Paper No. 6
Presentation Time: 11:05 AM
PRE-PANGEAN SUPERCONTINENTS COME OF AGE
Twenty-five years ago, the seeds of Rodinia were sprouting, fed by growing recognition of correlatable mid-Neoproterozoic (0.8-0.7 Ga) rifted passive margins, many of which were established on the eroded remnants of late Mesoproterozoic (1.3-1.0 Ga) orogenic belts. The 1990s witnessed a surge of interest in Rodinia, with many regional studies of tectonostratigraphy and U-Pb geochronology generally conforming to the “inside-out” reconstruction model: juxtaposition of W Laurentia with E Australia/Antarctica, N Laurentia with Siberia, and E Laurentia with Baltica and cratons that would later form West Gondwana-Land. This standard model of Rodinia appeared to be converging toward a solution with only minor variations by the turn of the Millennium, but new paleomagnetic data and tectonostratigraphic information obtained in the succeeding decade chipped away at various aspects of the reconstruction; several cratons seemed to require exclusion from the supercontinent (thus questioning its very validity), or the landmass might have assembled much later (< 0.9 Ga) than originally envisaged (thus breaking the link to global Mesoproterozoic orogenesis). Although a consensus model of Rodinia’s assembly and fragmentation has arisen from the IGCP Project 440 working group, the reconstruction is supported by rather sparse data of definitive quality.

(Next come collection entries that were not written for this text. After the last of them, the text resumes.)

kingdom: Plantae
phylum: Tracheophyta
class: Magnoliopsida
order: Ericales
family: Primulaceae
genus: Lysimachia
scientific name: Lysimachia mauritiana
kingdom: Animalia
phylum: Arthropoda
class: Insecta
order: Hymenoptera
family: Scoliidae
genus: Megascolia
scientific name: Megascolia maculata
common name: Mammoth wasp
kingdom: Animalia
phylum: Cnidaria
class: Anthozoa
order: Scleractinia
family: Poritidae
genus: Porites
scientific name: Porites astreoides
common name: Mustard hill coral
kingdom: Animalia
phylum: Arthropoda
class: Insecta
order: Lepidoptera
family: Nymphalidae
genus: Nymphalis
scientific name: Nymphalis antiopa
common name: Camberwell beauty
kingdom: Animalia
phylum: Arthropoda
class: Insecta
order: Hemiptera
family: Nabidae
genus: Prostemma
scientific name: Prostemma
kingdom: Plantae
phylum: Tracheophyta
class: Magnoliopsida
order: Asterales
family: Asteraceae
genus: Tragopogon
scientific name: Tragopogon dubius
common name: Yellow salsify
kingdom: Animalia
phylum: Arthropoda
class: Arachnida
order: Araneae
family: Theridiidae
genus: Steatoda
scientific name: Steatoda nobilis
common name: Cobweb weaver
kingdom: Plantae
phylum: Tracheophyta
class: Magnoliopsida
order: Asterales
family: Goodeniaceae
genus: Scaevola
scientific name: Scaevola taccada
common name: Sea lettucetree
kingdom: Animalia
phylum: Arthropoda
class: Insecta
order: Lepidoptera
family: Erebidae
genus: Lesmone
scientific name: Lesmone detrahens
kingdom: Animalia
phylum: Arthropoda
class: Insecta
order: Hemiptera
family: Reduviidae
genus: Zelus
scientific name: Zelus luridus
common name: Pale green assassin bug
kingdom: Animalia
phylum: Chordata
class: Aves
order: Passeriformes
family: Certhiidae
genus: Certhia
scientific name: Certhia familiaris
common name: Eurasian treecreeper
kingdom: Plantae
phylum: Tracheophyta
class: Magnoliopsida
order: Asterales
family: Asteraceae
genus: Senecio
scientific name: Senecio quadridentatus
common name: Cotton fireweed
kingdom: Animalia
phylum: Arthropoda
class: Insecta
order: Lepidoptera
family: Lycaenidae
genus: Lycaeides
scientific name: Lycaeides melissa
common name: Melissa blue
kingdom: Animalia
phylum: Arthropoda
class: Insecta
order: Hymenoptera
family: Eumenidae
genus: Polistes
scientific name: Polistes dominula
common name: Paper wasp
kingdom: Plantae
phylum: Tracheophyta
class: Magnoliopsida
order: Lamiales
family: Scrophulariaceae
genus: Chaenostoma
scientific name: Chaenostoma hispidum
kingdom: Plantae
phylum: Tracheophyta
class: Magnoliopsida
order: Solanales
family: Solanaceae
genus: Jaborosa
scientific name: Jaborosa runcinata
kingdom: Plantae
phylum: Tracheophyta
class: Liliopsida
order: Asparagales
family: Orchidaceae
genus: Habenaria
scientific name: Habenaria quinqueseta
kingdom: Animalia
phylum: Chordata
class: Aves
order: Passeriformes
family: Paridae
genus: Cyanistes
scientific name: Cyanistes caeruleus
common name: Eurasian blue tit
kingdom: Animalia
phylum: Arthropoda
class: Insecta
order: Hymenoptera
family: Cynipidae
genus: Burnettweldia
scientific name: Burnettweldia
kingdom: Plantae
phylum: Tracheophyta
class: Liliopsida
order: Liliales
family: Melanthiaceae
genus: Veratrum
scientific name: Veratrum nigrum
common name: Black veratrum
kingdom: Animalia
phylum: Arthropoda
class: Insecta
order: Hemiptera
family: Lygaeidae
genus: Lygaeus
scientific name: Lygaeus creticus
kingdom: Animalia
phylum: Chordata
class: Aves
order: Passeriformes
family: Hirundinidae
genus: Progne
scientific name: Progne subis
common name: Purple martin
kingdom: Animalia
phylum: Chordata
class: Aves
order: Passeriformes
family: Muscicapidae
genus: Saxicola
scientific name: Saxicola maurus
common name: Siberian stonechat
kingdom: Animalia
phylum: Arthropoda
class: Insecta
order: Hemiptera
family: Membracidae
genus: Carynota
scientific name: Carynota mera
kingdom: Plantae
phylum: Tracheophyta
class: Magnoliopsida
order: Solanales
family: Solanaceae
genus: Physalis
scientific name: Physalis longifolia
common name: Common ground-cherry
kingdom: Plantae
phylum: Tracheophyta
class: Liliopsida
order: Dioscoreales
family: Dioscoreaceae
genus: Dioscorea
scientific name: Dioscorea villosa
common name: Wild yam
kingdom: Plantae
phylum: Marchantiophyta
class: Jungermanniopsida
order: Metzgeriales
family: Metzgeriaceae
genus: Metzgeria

As the quest for Rodinia matures to a third decade of scrutiny, the search for its predecessor Nuna (a.k.a Hudsonland or Columbia) is only now reaching a stage of global synthesis between tectonostratigraphic and paleomagnetic data. According to most definitions, Nuna assembled at 1.9-1.75 Ga, and fragmented during the interval 1.4-1.2 Ga. Because mafic dike swarms are ideal targets for paleomagnetic study, and because they are now amenable to routine dating by U-Pb on baddeleyite, the global abundance of Paleo-Mesoproterozoic dike swarms might make Nuna more imminently solvable than Rodinia.